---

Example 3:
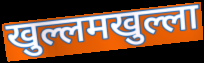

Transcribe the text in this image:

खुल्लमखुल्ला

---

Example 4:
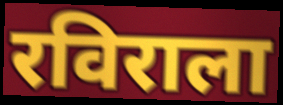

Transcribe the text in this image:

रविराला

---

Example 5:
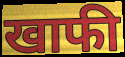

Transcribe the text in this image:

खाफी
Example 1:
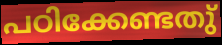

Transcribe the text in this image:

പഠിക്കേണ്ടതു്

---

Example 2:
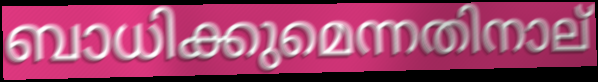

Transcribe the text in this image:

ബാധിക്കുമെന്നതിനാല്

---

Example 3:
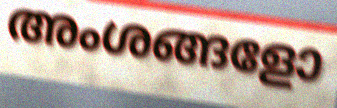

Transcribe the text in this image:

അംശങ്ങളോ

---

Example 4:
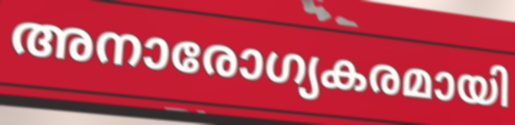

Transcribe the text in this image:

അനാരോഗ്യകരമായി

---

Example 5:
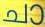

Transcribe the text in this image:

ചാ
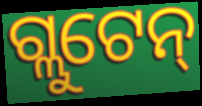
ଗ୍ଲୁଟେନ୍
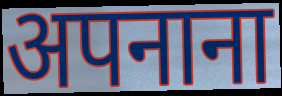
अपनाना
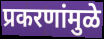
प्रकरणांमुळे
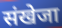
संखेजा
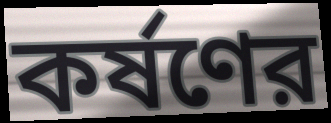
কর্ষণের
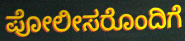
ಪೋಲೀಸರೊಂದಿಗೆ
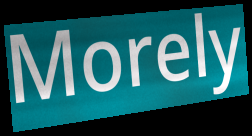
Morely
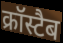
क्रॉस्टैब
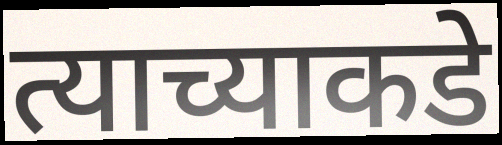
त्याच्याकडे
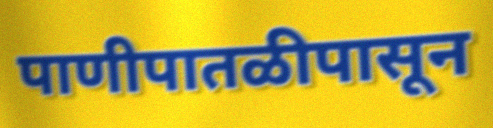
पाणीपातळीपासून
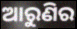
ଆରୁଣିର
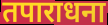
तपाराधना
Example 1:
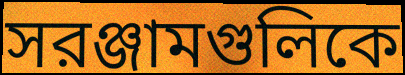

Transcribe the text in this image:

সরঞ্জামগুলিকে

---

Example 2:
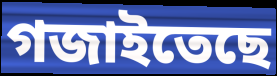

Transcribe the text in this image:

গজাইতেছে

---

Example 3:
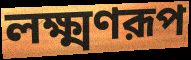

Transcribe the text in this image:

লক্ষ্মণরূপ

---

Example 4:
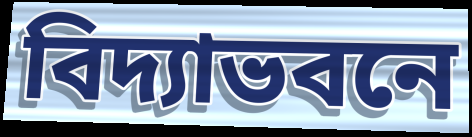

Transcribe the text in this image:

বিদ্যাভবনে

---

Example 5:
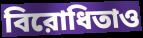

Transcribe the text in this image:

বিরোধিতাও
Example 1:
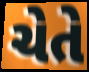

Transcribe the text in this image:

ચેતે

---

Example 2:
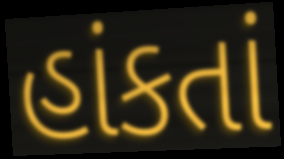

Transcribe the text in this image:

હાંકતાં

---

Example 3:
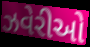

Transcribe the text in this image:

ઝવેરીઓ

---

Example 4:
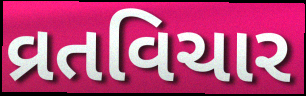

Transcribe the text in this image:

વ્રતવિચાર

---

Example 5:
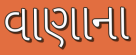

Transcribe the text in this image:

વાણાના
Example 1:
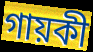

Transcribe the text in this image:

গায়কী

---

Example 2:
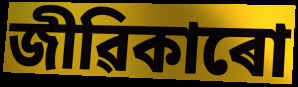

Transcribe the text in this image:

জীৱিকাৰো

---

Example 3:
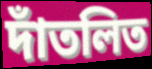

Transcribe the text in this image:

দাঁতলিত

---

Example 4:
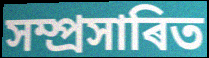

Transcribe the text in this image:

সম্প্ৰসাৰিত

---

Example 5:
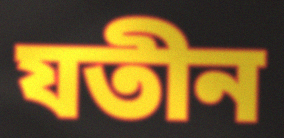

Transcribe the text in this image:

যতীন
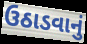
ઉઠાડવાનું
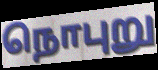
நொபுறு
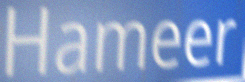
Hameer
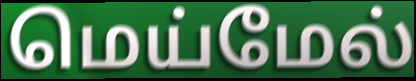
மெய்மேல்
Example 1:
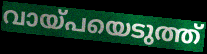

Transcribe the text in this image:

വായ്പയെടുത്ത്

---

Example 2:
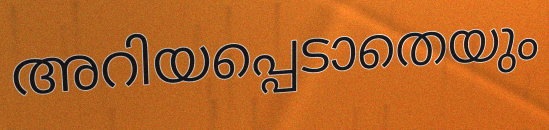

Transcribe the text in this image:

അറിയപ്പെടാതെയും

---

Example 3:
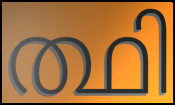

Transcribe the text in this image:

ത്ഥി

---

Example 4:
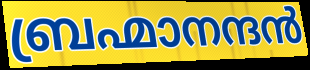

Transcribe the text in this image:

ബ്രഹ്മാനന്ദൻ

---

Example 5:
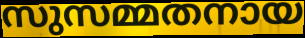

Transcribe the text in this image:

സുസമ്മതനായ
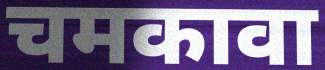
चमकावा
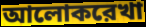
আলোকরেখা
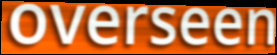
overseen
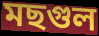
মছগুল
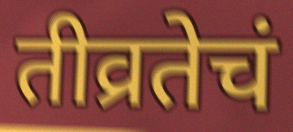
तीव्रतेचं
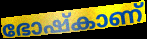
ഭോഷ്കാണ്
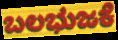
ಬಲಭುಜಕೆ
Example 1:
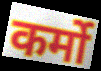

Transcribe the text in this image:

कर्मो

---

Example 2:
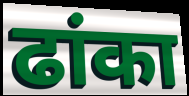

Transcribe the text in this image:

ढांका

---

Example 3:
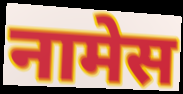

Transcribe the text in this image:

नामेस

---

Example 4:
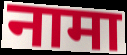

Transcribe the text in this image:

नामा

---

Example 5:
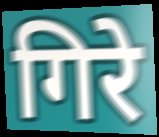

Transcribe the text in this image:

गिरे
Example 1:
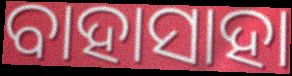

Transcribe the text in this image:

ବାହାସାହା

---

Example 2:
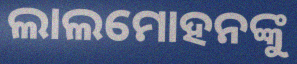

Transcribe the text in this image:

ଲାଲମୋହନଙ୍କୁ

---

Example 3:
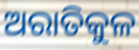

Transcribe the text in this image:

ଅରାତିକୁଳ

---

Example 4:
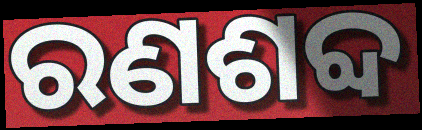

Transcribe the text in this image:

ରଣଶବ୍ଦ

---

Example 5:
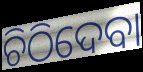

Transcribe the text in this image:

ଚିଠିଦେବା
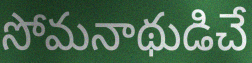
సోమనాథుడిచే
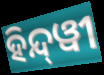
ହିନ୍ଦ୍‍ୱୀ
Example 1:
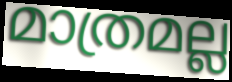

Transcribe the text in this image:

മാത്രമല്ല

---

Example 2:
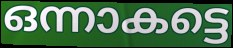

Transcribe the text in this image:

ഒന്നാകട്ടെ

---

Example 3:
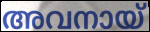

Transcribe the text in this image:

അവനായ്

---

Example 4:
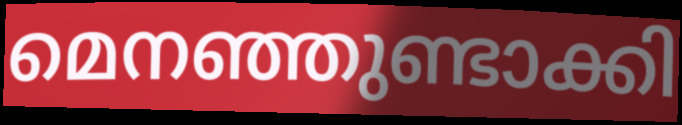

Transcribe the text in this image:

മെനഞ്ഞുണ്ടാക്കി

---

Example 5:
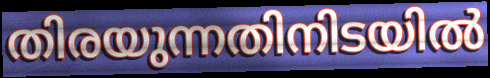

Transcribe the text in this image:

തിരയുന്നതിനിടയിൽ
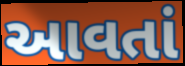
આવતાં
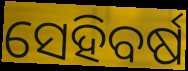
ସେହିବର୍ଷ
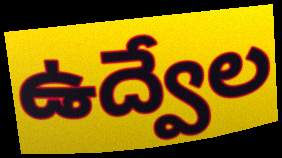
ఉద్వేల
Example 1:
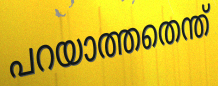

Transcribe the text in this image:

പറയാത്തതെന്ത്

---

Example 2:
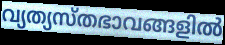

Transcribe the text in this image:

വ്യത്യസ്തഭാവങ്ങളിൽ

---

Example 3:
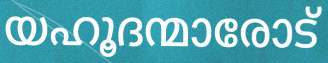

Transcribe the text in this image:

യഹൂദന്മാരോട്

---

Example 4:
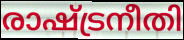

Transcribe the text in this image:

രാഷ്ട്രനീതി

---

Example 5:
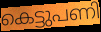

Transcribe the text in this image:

Directions for this task — Send back the entries above exactly. Skip the images.

Solved exercise —
---

Example 3:

Transcribe the text in this image:

खुल्लमखुल्ला

---

Example 4:

Transcribe the text in this image:

रविराला

---

Example 5:

Transcribe the text in this image:

खाफी
Example 1:

Transcribe the text in this image:

പഠിക്കേണ്ടതു്

---

Example 2:

Transcribe the text in this image:

ബാധിക്കുമെന്നതിനാല്

---

Example 3:

Transcribe the text in this image:

അംശങ്ങളോ

---

Example 4:

Transcribe the text in this image:

അനാരോഗ്യകരമായി

---

Example 5:

Transcribe the text in this image:

ചാ
ଗ୍ଲୁଟେନ୍
अपनाना
प्रकरणांमुळे
संखेजा
কর্ষণের
ಪೋಲೀಸರೊಂದಿಗೆ
Morely
क्रॉस्टैब
त्याच्याकडे
पाणीपातळीपासून
ଆରୁଣିର
तपाराधना
Example 1:

Transcribe the text in this image:

সরঞ্জামগুলিকে

---

Example 2:

Transcribe the text in this image:

গজাইতেছে

---

Example 3:

Transcribe the text in this image:

লক্ষ্মণরূপ

---

Example 4:

Transcribe the text in this image:

বিদ্যাভবনে

---

Example 5:

Transcribe the text in this image:

বিরোধিতাও
Example 1:

Transcribe the text in this image:

ચેતે

---

Example 2:

Transcribe the text in this image:

હાંકતાં

---

Example 3:

Transcribe the text in this image:

ઝવેરીઓ

---

Example 4:

Transcribe the text in this image:

વ્રતવિચાર

---

Example 5:

Transcribe the text in this image:

વાણાના
Example 1:

Transcribe the text in this image:

গায়কী

---

Example 2:

Transcribe the text in this image:

জীৱিকাৰো

---

Example 3:

Transcribe the text in this image:

দাঁতলিত

---

Example 4:

Transcribe the text in this image:

সম্প্ৰসাৰিত

---

Example 5:

Transcribe the text in this image:

যতীন
ઉઠાડવાનું
நொபுறு
Hameer
மெய்மேல்
Example 1:

Transcribe the text in this image:

വായ്പയെടുത്ത്

---

Example 2:

Transcribe the text in this image:

അറിയപ്പെടാതെയും

---

Example 3:

Transcribe the text in this image:

ത്ഥി

---

Example 4:

Transcribe the text in this image:

ബ്രഹ്മാനന്ദൻ

---

Example 5:

Transcribe the text in this image:

സുസമ്മതനായ
चमकावा
আলোকরেখা
overseen
মছগুল
तीव्रतेचं
ഭോഷ്കാണ്
ಬಲಭುಜಕೆ
Example 1:

Transcribe the text in this image:

कर्मो

---

Example 2:

Transcribe the text in this image:

ढांका

---

Example 3:

Transcribe the text in this image:

नामेस

---

Example 4:

Transcribe the text in this image:

नामा

---

Example 5:

Transcribe the text in this image:

गिरे
Example 1:

Transcribe the text in this image:

ବାହାସାହା

---

Example 2:

Transcribe the text in this image:

ଲାଲମୋହନଙ୍କୁ

---

Example 3:

Transcribe the text in this image:

ଅରାତିକୁଳ

---

Example 4:

Transcribe the text in this image:

ରଣଶବ୍ଦ

---

Example 5:

Transcribe the text in this image:

ଚିଠିଦେବା
సోమనాథుడిచే
ହିନ୍ଦ୍‍ୱୀ
Example 1:

Transcribe the text in this image:

മാത്രമല്ല

---

Example 2:

Transcribe the text in this image:

ഒന്നാകട്ടെ

---

Example 3:

Transcribe the text in this image:

അവനായ്

---

Example 4:

Transcribe the text in this image:

മെനഞ്ഞുണ്ടാക്കി

---

Example 5:

Transcribe the text in this image:

തിരയുന്നതിനിടയിൽ
આવતાં
ସେହିବର୍ଷ
ఉద్వేల
Example 1:

Transcribe the text in this image:

പറയാത്തതെന്ത്

---

Example 2:

Transcribe the text in this image:

വ്യത്യസ്തഭാവങ്ങളിൽ

---

Example 3:

Transcribe the text in this image:

യഹൂദന്മാരോട്

---

Example 4:

Transcribe the text in this image:

രാഷ്ട്രനീതി

---

Example 5:

Transcribe the text in this image:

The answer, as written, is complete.